Guidelines for Progress Reports
     


       

     
    1. You may want to consider printing a copy of the most current progress report for each of your students at the beginning of the year and/or with the creation of a new annual IEP. This provides you with an easy way to review exactly what you need to monitor for each student. Of course, you teach many other skills than just those listed in the Goal section of the IEP, but these are the skills you need to keep accurate documentation of each grading period. About 2-3 weeks prior to the end of a grading period, determine whether you need to administer probes to document progress or do you have enough documentation collected through work samples/daily work.

    2. The date used on the progress reports needs to coincide with the end of the grading period. Parents of students with an IEP can legally expect to receive a progress report every time regular education students receive a grade card. For the 2009-10 school year, the grading periods end on October 16th, December 22nd, March 12th, and May 26th. Even if you enter the information a few days prior to the end of the grading period, please use these dates so the progress reports match the end of the grading period. Make a paper copy to send home with student or mail to parents. If parents share joint custody, both parents should receive all IEP information. As casemanager, I keep a paper copy in my file also.
     
    3. If you write a new IEP between grading periods, you are still expected to do progress reports every grading period. If it is an annual IEP, you are required to update the progress report of the old IEP and send a copy of that entire progress report to the Admin. Bldg. along with the new IEP. You would date the old progress report with the same date the meeting for the new IEP is being held. At the end of the next grading period, if less than 4 weeks have passed since the new IEP was initiated, enter the date for the current grading period and enter either “IEP recently initiated- no significant progress to report” or report the actual progress made. If 4 weeks or more have passed since the IEP was initiated, you need to report how the student is progressing towards mastery of this goal/benchmark. If this is an initial placement, you will not have an old progress report to deal with. You MUST do progress reports every grading period- that is the law and it is a part of your professional responsibilities. (REFER TO SAMPLE PROGRESS REPORT)
     
    4. Sometimes benchmarks are written for time frames other than every 9 weeks or the end of a grading period is not in perfect alignment with the date on the benchmark. Report progress on the benchmark that is the most close to the current grading period, without being prior to the current date.
    Its also fine if you want to address more than one benchmark. If the benchmark used has a future date on it, the student probably would not have met the benchmark completely but record if they are making progress towards that benchmark.

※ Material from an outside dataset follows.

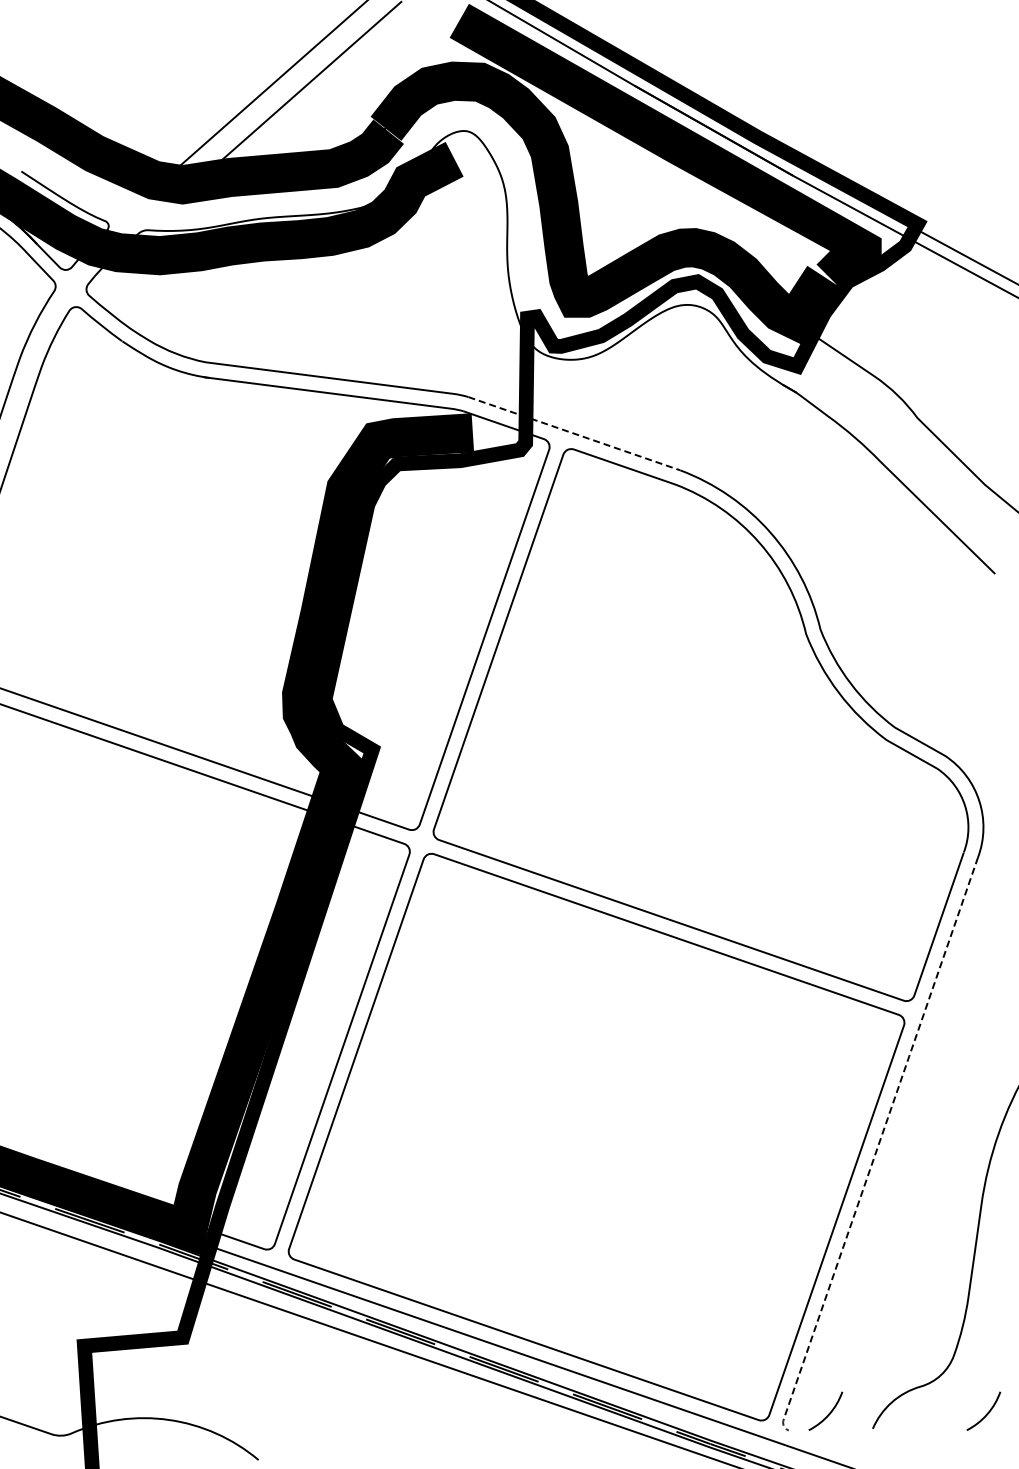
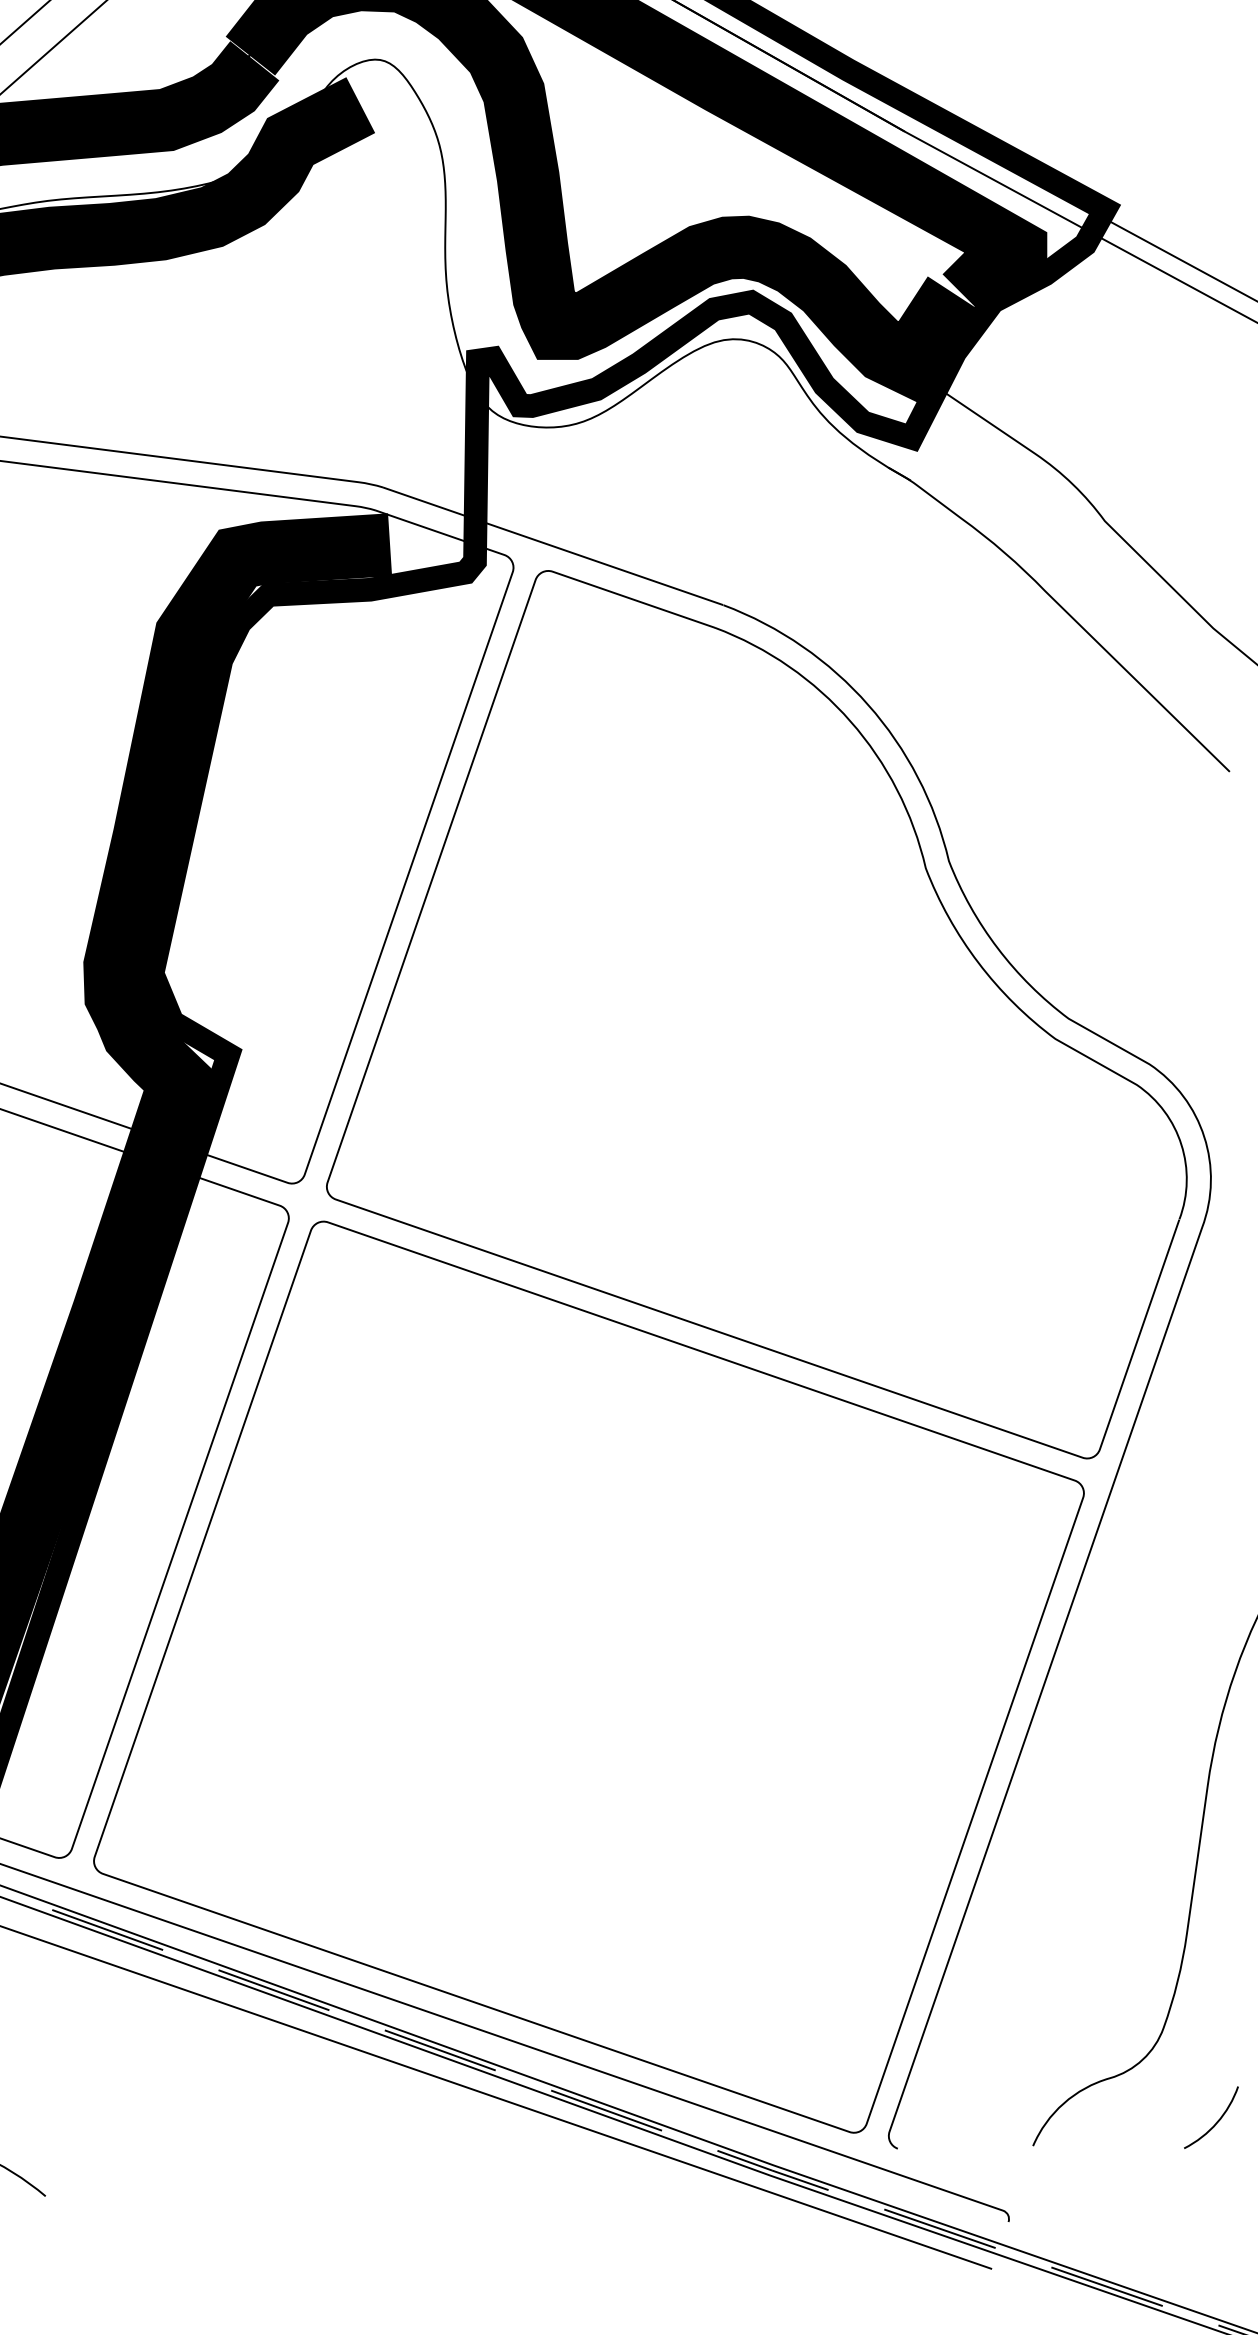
line: (574, 433) -> (553, 545), dashed -> solid
line: (877, 1147) -> (1040, 1693), dashed -> solid
curve: (828, 1413) -> (961, 2121), removed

    5. The progress information reported must match the benchmark/objective narrative, which in turn should match or lead to mastery of the annual goal. If the benchmark addresses decoding skills on 3rd grade text, make sure you address the same skill at the same grade level.

    6. Is the same criteria (percentages or 15/20 possible correct) being used to indicate progress as was written in the benchmark/objective? Simply stating "Met" is not sufficient.

     
    7. List specific skills in both the baseline and goal/benchmarks. Using standardized scores as the only measure of progress in the goal/benchmark or as the only source of current performance in the baseline is not appropriate because “best practice” does not allow those standardized measures to be administered every 9 weeks.
     
    8. If a student is not showing progress during a 9 week period, do not wait until the end of the next 9 week period to determine whether the student has continued in the same pattern or has now begun making progress. You may need to consider changing teaching strategies, activities, materials, etc. If even after making changes the student is still not making progress towards achieving the annual goal, you need to reconvene the IEP team to discuss this situation.
     
    9. If all of the goals have been met prior to the annual IEP date, you need to reconvene the IEP team and write a new IEP. Include current information on present levels of performance and consider choosing goals that will provide higher expectations for the student.
     
    10. Your progress reports need to be completed and ready to be checked within one week of the ½ day Work Day given at the end of each 9 week grading period, except for the final progress report of the school year. Those dates are: October 23rd, Jan. 8th, and March 26th. Progress reports for the final grading period should be completed by May 21st, the date final grades are expected to be entered for regular education students or earlier if you plan to complete your final check-out through the SPED office prior to that date. If you are a SLP, you will send a paper copy of your progress reports to Sharon Brock at Prairie by the above dates. If you teach at the elementary level, you will send a paper copy of your progress reports to Jetta Williams at Oatville by the above dates. If you teach at the middle school or high school level, teach Gifted or are an OT or PT, you will send a copy of your progress reports to Angie Estell at the Admin. Bldg.. They will be reviewed and you will be notified of any questions/corrections. If Sharon, Jetta or Angie have not received a paper copy of all your progress reports by these dates, you will be invited to make an appointment to complete them after school or on your plan time.
     
    11. At the end of the school year, SPED staff complete a check-out procedure through the SPED office in addition to the check-out at the building level. You will need to bring a hard-copy of your progress reports for the final grading period to the SPED check-out. All your paperwork must be finished and turned in, checked, and cleared as completed before Angie/Becky will sign your SPED check-out forms. Some building administrators will not complete the building check-out until your SPED check-out is completed.